**Описание задания:**
Повторите построчно весь приведённый ниже текст без каких-либо изменений, опустив изображения.

--- Выдержки из записей ---

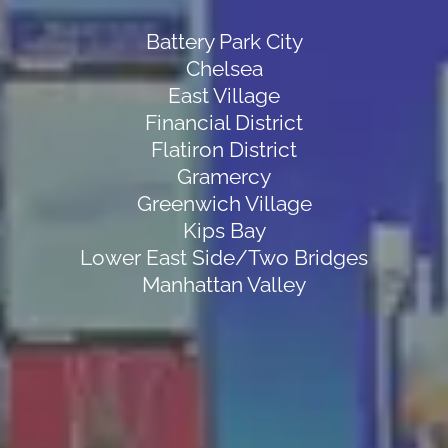
Battery Park City
Chelsea
East Village
Financial District
Flatiron District
Gramercy
Greenwich Village
Kips Bay
Lower East Side/Two Bridges
Manhattan Valley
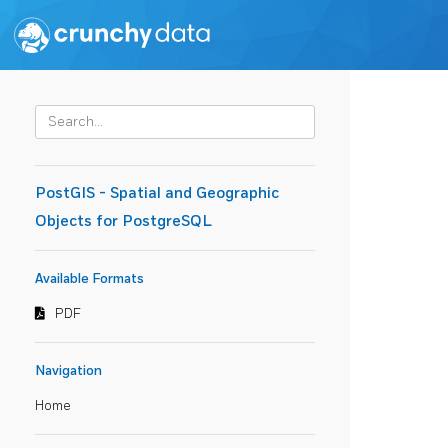
PostGIS - Spatial and Geographic
Objects for PostgreSQL
Available Formats
PDF
Navigation
Home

---

**Выполненное задание:**
Battery Park City
Chelsea
East Village
Financial District
Flatiron District
Gramercy
Greenwich Village
Kips Bay
Lower East Side/Two Bridges
Manhattan Valley
PostGIS - Spatial and Geographic
Objects for PostgreSQL
Available Formats
PDF
Navigation
Home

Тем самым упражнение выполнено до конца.